Kazım Kızıl in einem Straßencafé
Kazım Kızıl: "Alles was ich mache, hat mit der Türkei zu tun"

Kazım wurde im April sogar festgenommen. Während er Proteste gegen das umstrittene Referendum filmte. Nach seiner Festnahme kam er in Untersuchungs-Haft. Plötzlich warf man ihm Präsidentenbeleidigung vor. Nach drei Monaten kam er wieder frei. Doch bald beginnt ein Prozess gegen ihn. "In einem gewöhnlichen Rechtsstaat würde mich natürlich ein Freispruch erwarten. Aber wir leben momentan in einer Zeit, in der wir nichts vorhersehen können. Vor allem nicht, wenn es um die Justiz geht", erklärt der Dokumentarfilmer Kazım Kızıl.

Künstler wollen Türkei nicht verlassen

Die Türkei zu verlassen ist für die Künstler trotz ihrer Probleme keine wirkliche Option. Auch nicht für Mehmet Küçükgünaydın: "Nein, ins Ausland gehen will ich nicht. Wir lieben unser Land und möchten hierbleiben. Nach Deutschland will ich nur, um auf Theater-Tournee zu gehen", so der Schauspieler. Auch Kazim Kızıl will bleiben. "Meine Arbeit, das, was ich machen möchte, hat mit diesem Land, also mit der Türkei zu tun. Wenn die Bedingungen aber noch schwieriger werden sollten, dann werde ich vielleicht darüber nachdenken zu gehen", so der Dokumentarfilmer.

Künstlerin Pınar Öğrenci vor ihrer Flaschen-Installation
Pınar Öğrenci: "Künstler stehen unter Druck"

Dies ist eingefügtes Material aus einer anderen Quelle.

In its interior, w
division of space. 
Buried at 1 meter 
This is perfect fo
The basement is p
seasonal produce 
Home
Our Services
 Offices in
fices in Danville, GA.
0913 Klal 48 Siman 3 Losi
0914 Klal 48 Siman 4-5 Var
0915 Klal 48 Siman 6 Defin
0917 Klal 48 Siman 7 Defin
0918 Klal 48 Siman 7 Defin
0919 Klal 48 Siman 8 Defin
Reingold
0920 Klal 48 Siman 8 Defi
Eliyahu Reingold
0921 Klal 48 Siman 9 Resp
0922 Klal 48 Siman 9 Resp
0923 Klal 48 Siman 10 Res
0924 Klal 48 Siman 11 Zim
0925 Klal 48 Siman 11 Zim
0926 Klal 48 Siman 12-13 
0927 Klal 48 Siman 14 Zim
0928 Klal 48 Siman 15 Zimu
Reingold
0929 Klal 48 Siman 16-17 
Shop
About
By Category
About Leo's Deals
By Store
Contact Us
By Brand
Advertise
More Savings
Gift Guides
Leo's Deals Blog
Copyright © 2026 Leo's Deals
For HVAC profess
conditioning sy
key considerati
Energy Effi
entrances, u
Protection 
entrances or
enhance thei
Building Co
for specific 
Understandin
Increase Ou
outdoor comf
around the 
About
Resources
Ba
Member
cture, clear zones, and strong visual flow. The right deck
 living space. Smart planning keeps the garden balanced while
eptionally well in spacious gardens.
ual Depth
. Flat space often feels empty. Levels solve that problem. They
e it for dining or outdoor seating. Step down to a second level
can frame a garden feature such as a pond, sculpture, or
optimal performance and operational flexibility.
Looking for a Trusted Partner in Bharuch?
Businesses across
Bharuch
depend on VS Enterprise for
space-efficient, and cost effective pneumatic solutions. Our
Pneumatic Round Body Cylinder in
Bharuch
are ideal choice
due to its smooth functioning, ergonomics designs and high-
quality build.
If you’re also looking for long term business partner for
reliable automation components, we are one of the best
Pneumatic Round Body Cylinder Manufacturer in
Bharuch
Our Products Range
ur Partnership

Zurück in Istanbul begleiten wir Pınar auf die Biennale. Alle zwei Jahre ist die Kunstausstellung in der Stadt zu Gast. Zwei Monate lang präsentieren dann über 50 nationale und internationale Künstler hier ihre Werke. Die diesjährige Istanbuler Biennale stand international in der Kritik. Das Motto "Iyi bir komşu - Ein guter Nachbar" käme in der Umsetzung zu weichgespült, zu unpolitisch daher. Pınar sieht das anders - sie ist froh, dass die Biennale überhaupt stattfindet. "Eines der größten Probleme in letzter Zeit ist es, dass Ausländer nicht mehr nach Istanbul kommen wollen, auch Leute aus der Kunstszene mit denen wir früher intensiv zusammen gearbeitet haben", erklärt Pınar Öğrenci, "Ihr Rückzug hat in Istanbul zu einer Leere geführt. Dass wir nun durch die Biennale unsere Freunde aus dem Ausland hier sehen, freut uns alle sehr."

Kunst in schwierigen Zeiten. Gerade dann ist sie wichtiger denn je, glaubt Pinar: "Wir wissen, dass wir hier momentan schwierige Tage erleben, dass unsere Bewegungsmöglichkeiten eingegrenzt sind. Aber irgendwie versuchen wir die Kunst- und Kulturwelt Istanbuls am Leben zu erhalten - wir bemühen uns wirklich sehr."